Marion dio un respingo en su fuero interno.
—Exacto, exacto —se apresuró a contestar—. Pienso que sería funesto para usted..., realmente funesto, hacer algo..., bueno, algo precipitado, mi querida lady Tal. Al fin y al cabo, debemos recordar que existe eso que llamamos hábitos; una mujer acostumbrada a la vida que usted lleva, aunque no niego que algunas veces pueda resultar aburrida, cometería un error, un gran error (en mi opinión) si renunciara a su fortuna, por muy elevadas que sean las razones. La existencia es monótona, pero la vida que llevamos, por lo general, es la que más nos conviene. Mi propia vida, por ejemplo, me parece en ocasiones un tanto aburrida. Y, sin embargo, sería una insensatez por mi parte cambiarla, una verdadera insensatez. Creo que tiene razón al suponer que escribir novelas, si persevera, llenará de... interés su vida.
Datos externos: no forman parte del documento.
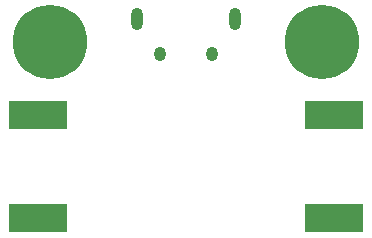
<source format=gbr>
G04 #@! TF.GenerationSoftware,KiCad,Pcbnew,5.0.1-33cea8e~68~ubuntu16.04.1*
G04 #@! TF.CreationDate,2018-11-05T16:05:36+00:00*
G04 #@! TF.ProjectId,lna,6C6E612E6B696361645F706362000000,rev?*
G04 #@! TF.SameCoordinates,Original*
G04 #@! TF.FileFunction,Soldermask,Bot*
G04 #@! TF.FilePolarity,Negative*
%FSLAX46Y46*%
G04 Gerber Fmt 4.6, Leading zero omitted, Abs format (unit mm)*
G04 Created by KiCad (PCBNEW 5.0.1-33cea8e~68~ubuntu16.04.1) date Mon 05 Nov 2018 04:05:36 PM GMT*
%MOMM*%
%LPD*%
G01*
G04 APERTURE LIST*
%ADD10O,1.000000X1.250000*%
%ADD11O,1.000000X1.900000*%
%ADD12R,5.000000X2.400000*%
%ADD13C,6.300000*%
%ADD14C,0.600000*%
G04 APERTURE END LIST*
D10*
G04 #@! TO.C,J1*
X62775000Y-64500000D03*
X67225000Y-64500000D03*
D11*
X60825000Y-61500000D03*
X69175000Y-61500000D03*
G04 #@! TD*
D12*
G04 #@! TO.C,P1*
X52500000Y-69625000D03*
X52500000Y-78375000D03*
G04 #@! TD*
G04 #@! TO.C,P2*
X77500000Y-69625000D03*
X77500000Y-78375000D03*
G04 #@! TD*
D13*
G04 #@! TO.C,X1*
X53500000Y-63500000D03*
D14*
X53500000Y-61000000D03*
X56000000Y-63500000D03*
X53500000Y-66000000D03*
X51000000Y-63500000D03*
X51700000Y-61700000D03*
X55300000Y-61700000D03*
X51700000Y-65300000D03*
X55300000Y-65300000D03*
G04 #@! TD*
G04 #@! TO.C,X2*
X78300000Y-65300000D03*
X74700000Y-65300000D03*
X78300000Y-61700000D03*
X74700000Y-61700000D03*
X74000000Y-63500000D03*
X76500000Y-66000000D03*
X79000000Y-63500000D03*
X76500000Y-61000000D03*
D13*
X76500000Y-63500000D03*
G04 #@! TD*
M02*

</source>
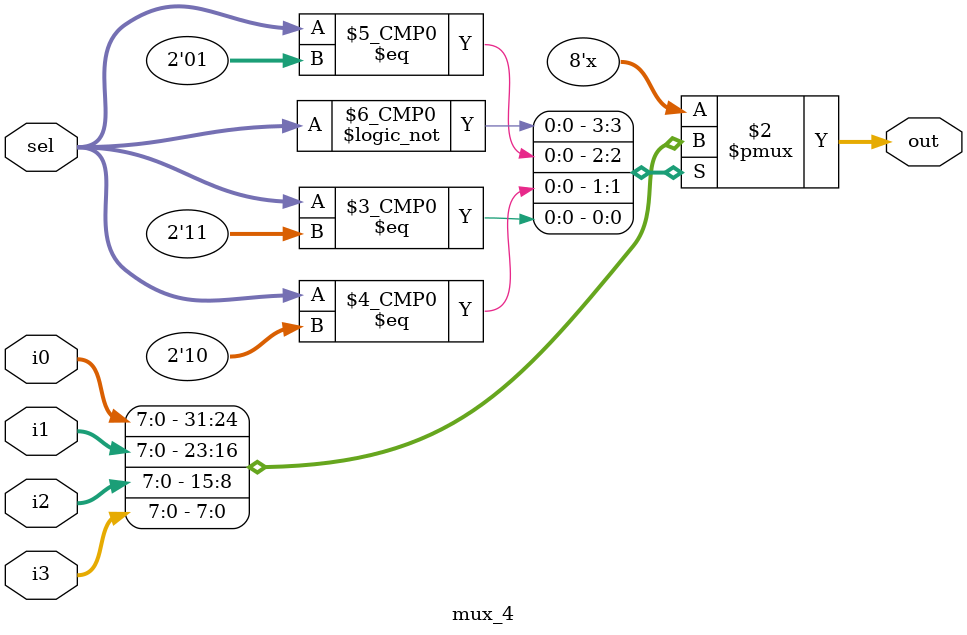
<source format=v>
module mux_4 
#(
    parameter N = 8
)
(
    i0,
    i1,
    i2,
    i3,
    sel,
    out
);

input           [N-1:0]     i0;
input           [N-1:0]     i1;
input           [N-1:0]     i2;
input           [N-1:0]     i3;
input           [1:0]       sel;
output  reg     [N-1:0]     out;


always @(*) begin
    case (sel)
    2'd0: out = i0;
    2'd1: out = i1;
    2'd2: out = i2;
    2'd3: out = i3;
    endcase
end

endmodule
</source>
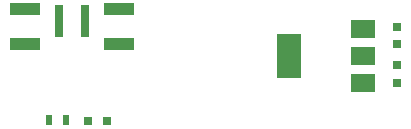
<source format=gbr>
G04 #@! TF.GenerationSoftware,KiCad,Pcbnew,(5.0.0)*
G04 #@! TF.CreationDate,2018-12-13T14:05:28+00:00*
G04 #@! TF.ProjectId,GiveMePower,476976654D65506F7765722E6B696361,rev?*
G04 #@! TF.SameCoordinates,Original*
G04 #@! TF.FileFunction,Paste,Top*
G04 #@! TF.FilePolarity,Positive*
%FSLAX46Y46*%
G04 Gerber Fmt 4.6, Leading zero omitted, Abs format (unit mm)*
G04 Created by KiCad (PCBNEW (5.0.0)) date 12/13/18 14:05:28*
%MOMM*%
%LPD*%
G01*
G04 APERTURE LIST*
%ADD10R,0.750000X0.800000*%
%ADD11R,2.500000X1.000000*%
%ADD12R,0.800000X0.800000*%
%ADD13R,0.800000X2.700000*%
%ADD14R,0.500000X0.900000*%
%ADD15R,2.000000X1.500000*%
%ADD16R,2.000000X3.800000*%
G04 APERTURE END LIST*
D10*
G04 #@! TO.C,C1*
X145000000Y-120000000D03*
X145000000Y-118500000D03*
G04 #@! TD*
D11*
G04 #@! TO.C,C3*
X121500000Y-117000000D03*
X121500000Y-120000000D03*
G04 #@! TD*
G04 #@! TO.C,C2*
X113500000Y-117000000D03*
X113500000Y-120000000D03*
G04 #@! TD*
D12*
G04 #@! TO.C,D1*
X120500000Y-126500000D03*
X118900000Y-126500000D03*
G04 #@! TD*
D13*
G04 #@! TO.C,L2*
X116400000Y-118000000D03*
X118600000Y-118000000D03*
G04 #@! TD*
D14*
G04 #@! TO.C,R1*
X117050000Y-126400000D03*
X115550000Y-126400000D03*
G04 #@! TD*
D10*
G04 #@! TO.C,C4*
X145000000Y-123250000D03*
X145000000Y-121750000D03*
G04 #@! TD*
D15*
G04 #@! TO.C,U1*
X142150000Y-123300000D03*
X142150000Y-118700000D03*
X142150000Y-121000000D03*
D16*
X135850000Y-121000000D03*
G04 #@! TD*
M02*

</source>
Lady Tal bostezó bajo la sombrilla.
—¿No cree que ha llegado la hora de volver con el resto del grupo? —preguntó—. Debe de hacer tres cuartos de hora que terminamos el almuerzo, así que supongo que es la hora del té, o de cualquier otra comida. ¿Ha pensado alguna vez, señor Marion, qué poco nos gustarían las meriendas campestres, y la vida en general, si no pudiéramos ingerir algo cada tres cuartos de hora?